Other contributing factors identified by the carrier are increased expenditure in the areas of fuel, airport and enterprise agreements, as well as higher depreciation costs and soft market conditions.

“While the half-year has seen us grow revenue and passenger numbers along with strong RASK improvement, we are still in the early stages of transitioning our business to a lower cost base,” Paul Scurrah, group chief executive and managing director says.

“Therefore the benefits of cost changes and further revenue efficiency have yet to be realised.”

Virgin is targeting A$75 million in annualised savings from a review of its workforce and organisational restructuring. This entails cutting 400 jobs by the end of March and another 350 by June. An additional A$50 million will come from reviewing existing agreements with suppliers, and key areas are fuel, accommodation and marketing services.

In the six-month period, earnings across business units were broadly steady, pushing operating revenue up by 1.5% to A$3.12 billion. On the other hand, operating expenses gained 3.7% to A$3 billion, as higher fuel and labour costs offset the decline in aircraft rental expenses.

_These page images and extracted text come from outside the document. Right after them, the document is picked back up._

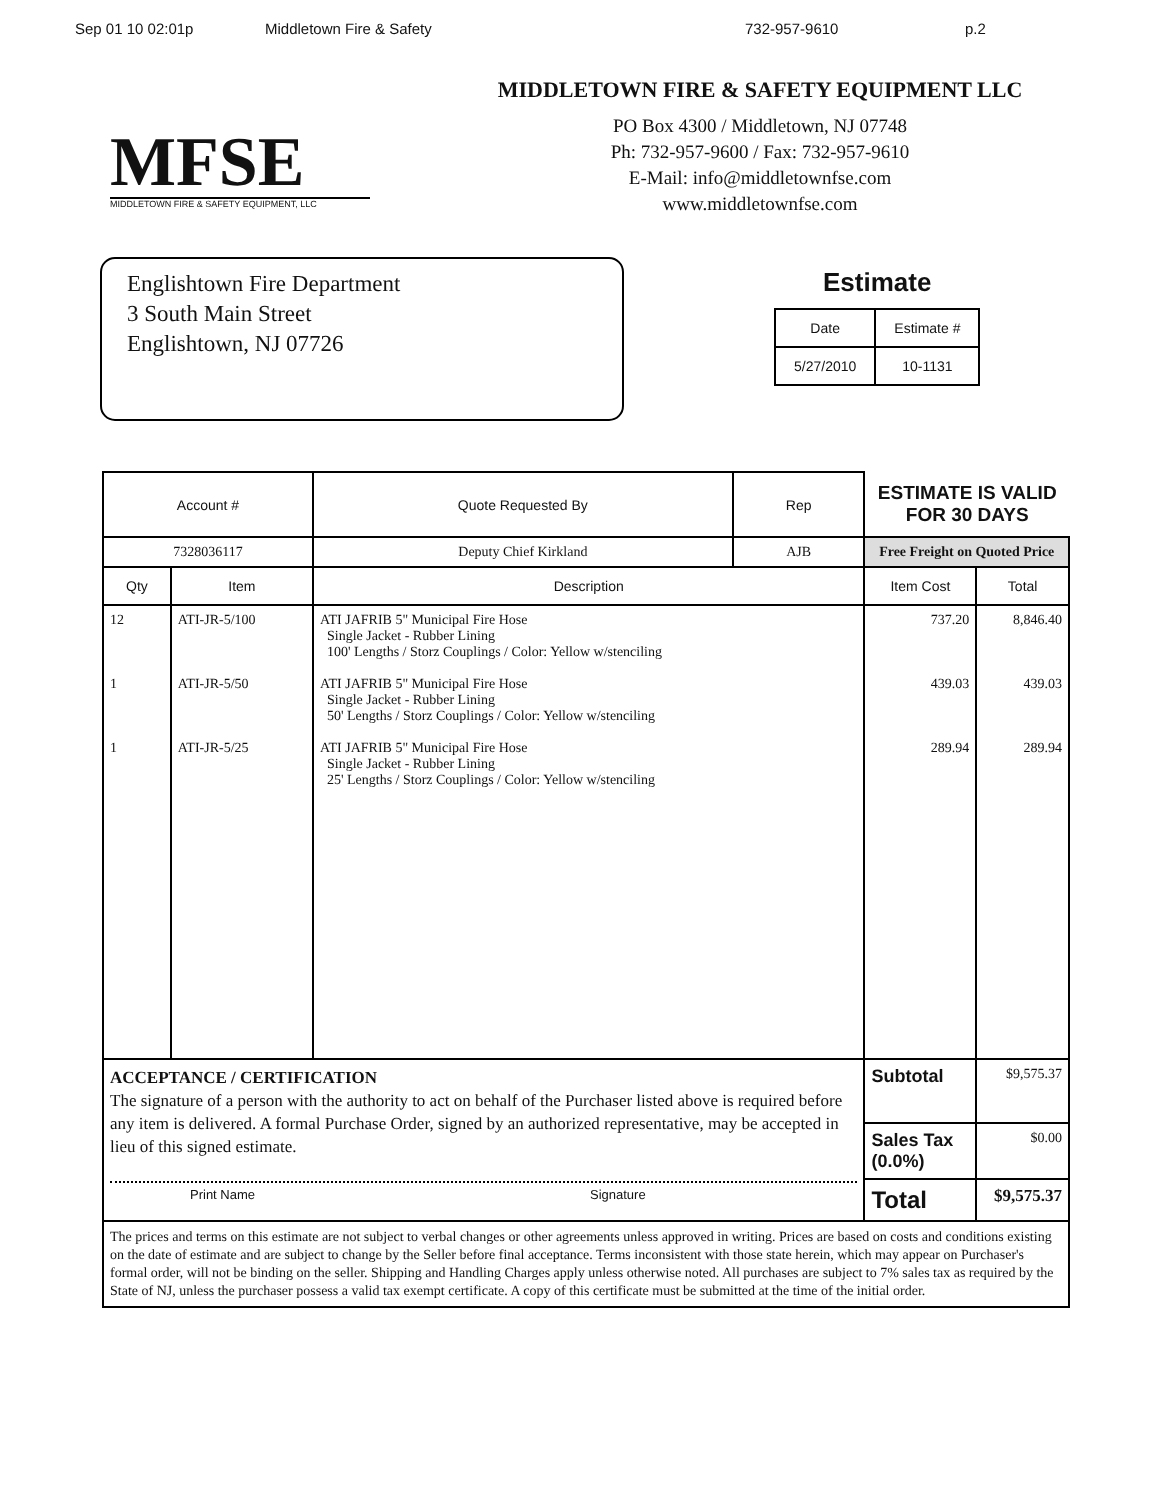Sep 01 10 02:01p Middletown Fire & Safety 732-957-9610 p.2
MFSE
MIDDLETOWN FIRE & SAFETY EQUIPMENT, LLC
MIDDLETOWN FIRE & SAFETY EQUIPMENT LLC
PO Box 4300 / Middletown, NJ 07748
Ph: 732-957-9600 / Fax: 732-957-9610
E-Mail: info@middletownfse.com
www.middletownfse.com
Englishtown Fire Department
3 South Main Street
Englishtown, NJ 07726
Estimate
| Date | Estimate # |
| --- | --- |
| 5/27/2010 | 10-1131 |
| Account # | | Quote Requested By | Rep | ESTIMATE IS VALID FOR 30 DAYS | |
| --- | --- | --- | --- | --- | --- |
| 7328036117 | | Deputy Chief Kirkland | AJB | Free Freight on Quoted Price | |
| Qty | Item | Description | | Item Cost | Total |
| 12 1 1 | ATI-JR-5/100 ATI-JR-5/50 ATI-JR-5/25 | ATI JAFRIB 5" Municipal Fire Hose Single Jacket - Rubber Lining 100' Lengths / Storz Couplings / Color: Yellow w/stenciling ATI JAFRIB 5" Municipal Fire Hose Single Jacket - Rubber Lining 50' Lengths / Storz Couplings / Color: Yellow w/stenciling ATI JAFRIB 5" Municipal Fire Hose Single Jacket - Rubber Lining 25' Lengths / Storz Couplings / Color: Yellow w/stenciling | | 737.20 439.03 289.94 | 8,846.40 439.03 289.94 |
| ACCEPTANCE / CERTIFICATION The signature of a person with the authority to act on behalf of the Purchaser listed above is required before any item is delivered. A formal Purchase Order, signed by an authorized representative, may be accepted in lieu of this signed estimate. Print Name Signature | | | | Subtotal | $9,575.37 |
| | | | | Sales Tax (0.0%) | $0.00 |
| | | | | Total | $9,575.37 |
| The prices and terms on this estimate are not subject to verbal changes or other agreements unless approved in writing. Prices are based on costs and conditions existing on the date of estimate and are subject to change by the Seller before final acceptance. Terms inconsistent with those state herein, which may appear on Purchaser's formal order, will not be binding on the seller. Shipping and Handling Charges apply unless otherwise noted. All purchases are subject to 7% sales tax as required by the State of NJ, unless the purchaser possess a valid tax exempt certificate. A copy of this certificate must be submitted at the time of the initial order. | | | | | |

This pushed operating profit down to A$105 million, from A$167 million last year.

Cash balance stood at A$1.1 billion at 31 December 2019, down from $1.7 billion at 30 June.

Across divisions, higher fuel costs was a consistent theme.

Revenues at Virgin’s international operations were hampered by a A$20.3 million increase in fuel costs, as well as investments in short-haul international routes. The unit posted an EBIT loss of A$48.9 million, widening from last year’s A$15.2 million loss. ASKs declined by 1.1% though RASKs gained 4.2%.

On the other hand, budget arm Tigerair Australia reported an EBIT of A$2 million, reversing A$6.6 million losses in the year-ago period, even with a A$4.3 million increase in fuel costs. ASKs gained 0.4%, while RASKs were up by 0.6%.

The better performance at Tigerair was attributed to the streamlining of its fleet to an all-Boeing one, which among other factors, helped to reduce maintenance costs. The unit will phase out a total of nine A320 aircraft by October 2020 and receive two Boeing 737s from Virgin’s short-haul network.

The group also states in an investor presentation that it is reviewing its widebody fleet, citing “significant cost savings available from next-generation aircraft”.

For the rest of the financial year, it foresees a 3% reduction in capacity across the group from January to June, “including short-term tactical capacity reduction to respond to current environment”. Further out, changes to its fleet will impact capacity in financial year 2021, equivalent to about 5%.

In its outlook, Virgin expects revenue to remain flat, alongside expectations that earnings will take a hit from the coronavirus outbreak.

“The coronavirus outbreak is having a significant effect on the travel industry and we are also seeing weaker domestic and international demand,” says Scurrah.

“We are responding to this with immediate steps to minimise impact to the group’s financial position.”

Virgin estimates a A$50-55 million impact on domestic earnings, with further impact from cancelled international inbound traffic from China. International routes are expected to take a A$10-20 million hit, with services to Hong Kong, Japan and trans-Tasman routes affected.